Chapter Twelve
Paxton
Like a goddamned coward, I observed my mother’s funeral from a distance. I didn’t bother going to the mortuary for the memorial service, but I observed her interment from a distance. I saw Mia standing by her graveside, and Dirk was a few feet away. I wanted to reach out for her, to apologize for freaking out and running away, but I couldn’t. I couldn’t go to her anymore than I could return her calls, and I couldn’t undo disconnecting my phone number. I couldn’t handle hearing her voice any longer, with the faint waiver in her tone, and the hint of tears in her voice.
I had hurt her, and I knew it. I had told her the truth, which had been an unforgivable sin. I had stolen her father from her, and though he wasn’t much of a person to be worth bothering with, he had been her parent. I’d had no right to dump that burden on her.
I’d had no right to revel in her compassion, or to drain her empathy. I had no right to her, because she was too good and too pure for everything that I was. I was a tainted, foul thing, and allowing myself to have her would be the absolute worst thing I had ever done to anyone in the world. I was a selfish bastard, but maybe I wasn’t that selfish. I was doing my best to protect her from myself. I was also protecting my heart from Mia, though she had already wormed her way inside.
I stayed until everyone had gone, watching the workers shovel the dirt onto my mother’s grave with a digger. When they had departed too, I walked over to her freshly dug grave, sans marker, which would come later. Kneeling down on the raw earth, I passed my hand to the ground and whispered a final goodbye, knowing I would never return to this place. Not just the cemetery, but this entire fucking town. I would go back to my life in Vegas and try to forget any of this had ever happened. It was the best thing for me, and more importantly, it was the best thing for Mia too.
***
I threw myself into fighting. My life became all about training in the octagon. The opponent facing me ceased to matter, as did anything else besides the release I received every time my fist connected with flesh or my foot hit a body. Intense workouts in the gym also offered escape into adrenaline-induced oblivion, so I trained harder than ever.
That night, I stood in the locker room after a fight, breathing heavily. I had won my match, and Charlie Short hadn’t stood a chance against me. He’d been higher ranked than me, and he was a fan favorite, but I had decimated him. I’d pursued victory with single-minded determination, leaving him gasping on the mat. I should have felt victorious, but all I felt was numb.
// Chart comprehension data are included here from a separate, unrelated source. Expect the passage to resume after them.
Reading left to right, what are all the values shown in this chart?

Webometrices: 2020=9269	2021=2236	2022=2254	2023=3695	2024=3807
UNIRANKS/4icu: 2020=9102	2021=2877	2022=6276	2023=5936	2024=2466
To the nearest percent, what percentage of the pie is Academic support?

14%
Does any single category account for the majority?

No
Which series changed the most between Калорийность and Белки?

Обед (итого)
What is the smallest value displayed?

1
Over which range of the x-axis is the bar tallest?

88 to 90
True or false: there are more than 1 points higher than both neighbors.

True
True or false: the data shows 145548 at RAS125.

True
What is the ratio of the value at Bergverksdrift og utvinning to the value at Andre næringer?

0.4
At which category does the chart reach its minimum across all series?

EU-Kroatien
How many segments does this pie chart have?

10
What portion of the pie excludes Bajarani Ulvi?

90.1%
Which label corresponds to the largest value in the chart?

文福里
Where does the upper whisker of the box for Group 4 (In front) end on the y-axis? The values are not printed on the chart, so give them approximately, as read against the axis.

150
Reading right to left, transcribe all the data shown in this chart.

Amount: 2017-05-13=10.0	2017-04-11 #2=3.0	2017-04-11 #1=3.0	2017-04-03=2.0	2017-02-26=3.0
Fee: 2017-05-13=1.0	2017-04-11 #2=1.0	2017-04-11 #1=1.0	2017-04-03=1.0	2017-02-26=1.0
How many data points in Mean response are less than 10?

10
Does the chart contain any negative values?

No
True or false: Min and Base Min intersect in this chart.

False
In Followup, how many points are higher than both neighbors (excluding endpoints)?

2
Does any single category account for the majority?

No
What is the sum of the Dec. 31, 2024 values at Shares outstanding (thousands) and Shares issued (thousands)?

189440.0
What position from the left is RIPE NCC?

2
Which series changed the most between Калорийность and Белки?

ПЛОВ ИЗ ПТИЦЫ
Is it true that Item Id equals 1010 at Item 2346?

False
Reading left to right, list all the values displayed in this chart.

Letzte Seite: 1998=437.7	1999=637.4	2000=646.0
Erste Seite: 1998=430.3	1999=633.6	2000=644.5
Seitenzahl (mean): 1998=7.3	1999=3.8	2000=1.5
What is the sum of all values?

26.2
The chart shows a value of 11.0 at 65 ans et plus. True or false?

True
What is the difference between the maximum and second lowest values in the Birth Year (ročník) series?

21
I looked up at the click of heels, an incongruous sound in the men’s locker room. Lila came striding toward me, her face a mask that filtered any clue of how she felt.
Her voice, however, was not so ambiguous. She sounded like she was biting on ice cubes and frosting each word she pushed through her lips. “What the hell is the matter with you?”
I shrugged. “I don’t know what you mean.”
“I mean the way you’re fighting. You had no mercy for that guy.”
I regarded her coolly. “Since when am I supposed to have mercy for my opponent? I won the match, and that’s all that matters.”
She shook her head, her disgust evident, which made me feel about five inches tall. “No, that isn’t all that matters. You want a good guy image, and I thought you were a good guy. A little rough, with a dark edge, but a good guy. You might lose some endorsements after that fight, and you’re lucky you weren’t disqualified. You hit him long past when you had to. You almost killed him.”
I could feel my shoulders slumping, and I recognized the truth in her words, though I didn’t want to hear it. “Don’t be so dramatic, Lila. I’m not going to lose any endorsements, and you’ll still get your cut.”
Her lips clamped into a thin line, and she glared at me for a long second before sadness filled her eyes. “I don’t know where you disappeared to when you were gone for those two weeks, and I don’t know what happened to you, but you need to deal with it and do it quickly, before you lose not just your career, but every person in the world who cares about you.”
Without another word, she turned on those ridiculously high heels and strode from the locker room. I stared after her, wanting to dismiss her words, even as I felt a hollow pang in my chest. She had a point. I knew she had a point. Hell, I could feel myself getting out of control in the octagon. I was hard on my opponents, far harder than I needed to be. There was a difference between winning a match and destroying your opponent. Guilt weighed heavily on me, and I made a note to call Charlie in a few days to check on him.
I stripped off the last of my gear before striding to the shower, turning the water on full blast and icy cold in an attempt to master my emotions and regain control. I couldn’t keep going on like this, but I had forgotten how to function any other way.